At the deeper levels of the Arbinger principles, they teach that organizations have been going about reaching their desired outcomes with the wrong motives. Most organizations try to shape the behavior of their workers in order to get to desired results. Examples are: “sell more,” “recruit more,” or “produce more.” We do this in the church also: “attract more people,” “raise more money,” and “recruit younger people.” By focusing on these behaviors, organizations believe that they will achieve the desired outcomes.

However, cajoling coworkers to drive harder seldom works. It is extremely difficult to change or alter people’s behaviors, because behaviors alone do not deliver success, vitality, or health. A classic example of this resistance to adapt is the American Medical Association’s research, in which people with chronic heart disease were told directly that unless they changed their lifestyle, they would soon die. Only one in seven were able to change their behaviors or lifestyle, even when told they would die as the consequence.

Unless we change our mindset or attitudes, as well as our hearts (our emotions), we will not be able to achieve the desired results. The holistic internal reference of individuals must change for the cultural shift to take place. We are describing metanoia (translated in the Common English Bible as “changed hearts and lives”), which is a 180-degree shift in our internal reference. This is how we become “part of the new creation” in Christ Jesus (2 Cor 5: 17).

The United Methodist Church’s General Conference falls into this same trap each quadrennium. We try to control delegates’ behavior through the organizational rules and regulations that are set for the conference. Parliamentary procedure, legislative processes, and the long-standing cultural norms of General Conference, such as sitting in order of delegate election, rule the day.

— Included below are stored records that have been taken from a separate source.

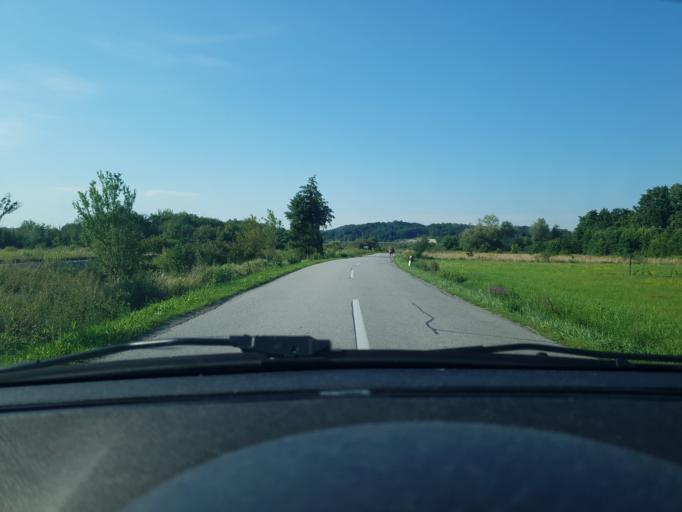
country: HR
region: Krapinsko-Zagorska
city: Oroslavje
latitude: 46.0071
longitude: 15.9308
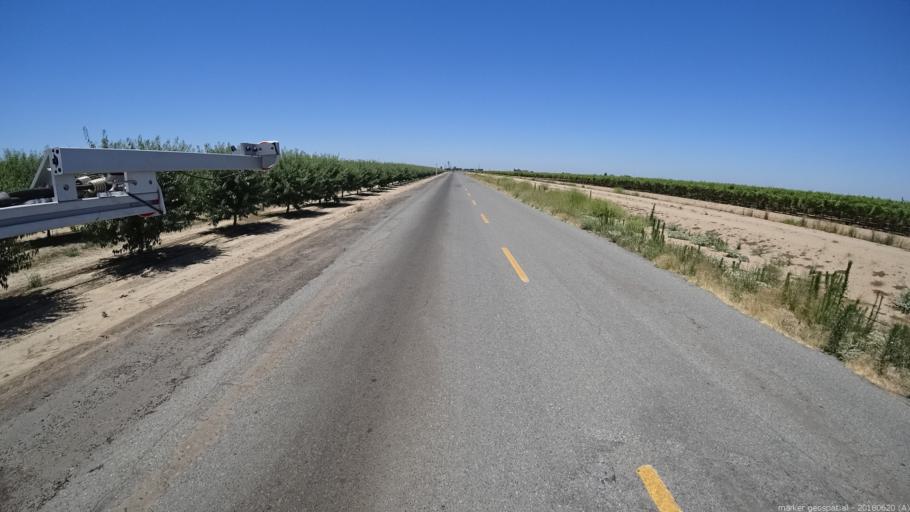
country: US
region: California
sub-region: Fresno County
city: Biola
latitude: 36.8657
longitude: -119.9881
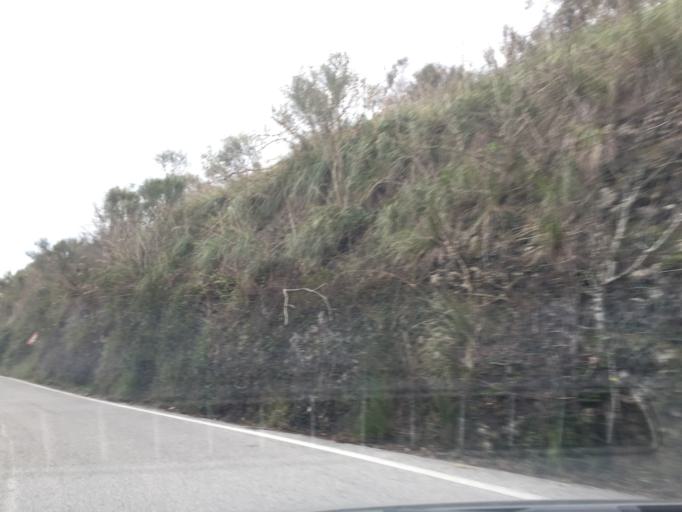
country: IT
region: Latium
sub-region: Provincia di Frosinone
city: Cassino
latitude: 41.4932
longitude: 13.8201
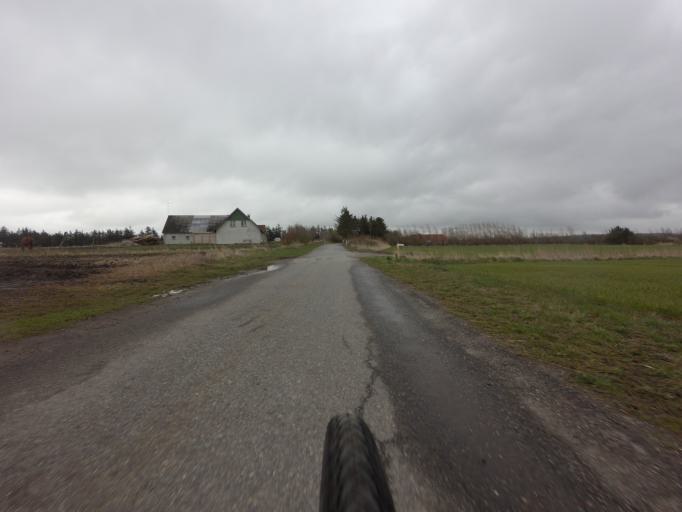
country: DK
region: North Denmark
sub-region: Jammerbugt Kommune
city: Pandrup
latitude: 57.3229
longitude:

We pay very little attention to developing the minds and hearts of delegates in a positive and constructive way. In fact, we harden the minds and hearts of our delegates by preparing them for conflict, war, and winning others to “our” side. This kind of power has led to the current impasse concerning LGBTQ inclusion. We have hardened our stances vis-à-vis the other side and are not willing to be open to where God is leading us.

What if we prepared for the Special Called Session of General Conference and future General Conferences differently? What if we worked toward a heart at peace instead of a heart at war? What if we came together with the desired outcomes of the whole church as our main priorities: mission, outreach, compassion, justice, and the “Making of Disciples for the Transformation of the World”?

So, as we prepare for the Special Called Session, what does it mean to have a heart at peace? The theological statement that the Commission on a Way Forward uses is “convicted humility.” As it is described in our Commission’s theological framework:

This is an attitude which combines honesty about the differing convictions which divide us with humility about the way in which each of our views may stand in need of correction. It also involves humble repentance for the ways in which we have spoken and acted as those seeking to win a fight rather than those called to discern the shape of faithfulness together. In that spirit, we wish to lift up the shared core commitments which define the Wesleyan movement, and ground our search for wisdom and holiness.

If the majority of our delegates can come with this “convicted humility” as an expression of a heart at peace, we will have a chance to shape The United Methodist Church in a whole new and fresh way. At stake is the future of our denomination, and we dare not allow our selfishness, sinfulness, and hearts at war to jeopardize what we offer to the world. A heart at peace is the answer, and one that must not falter.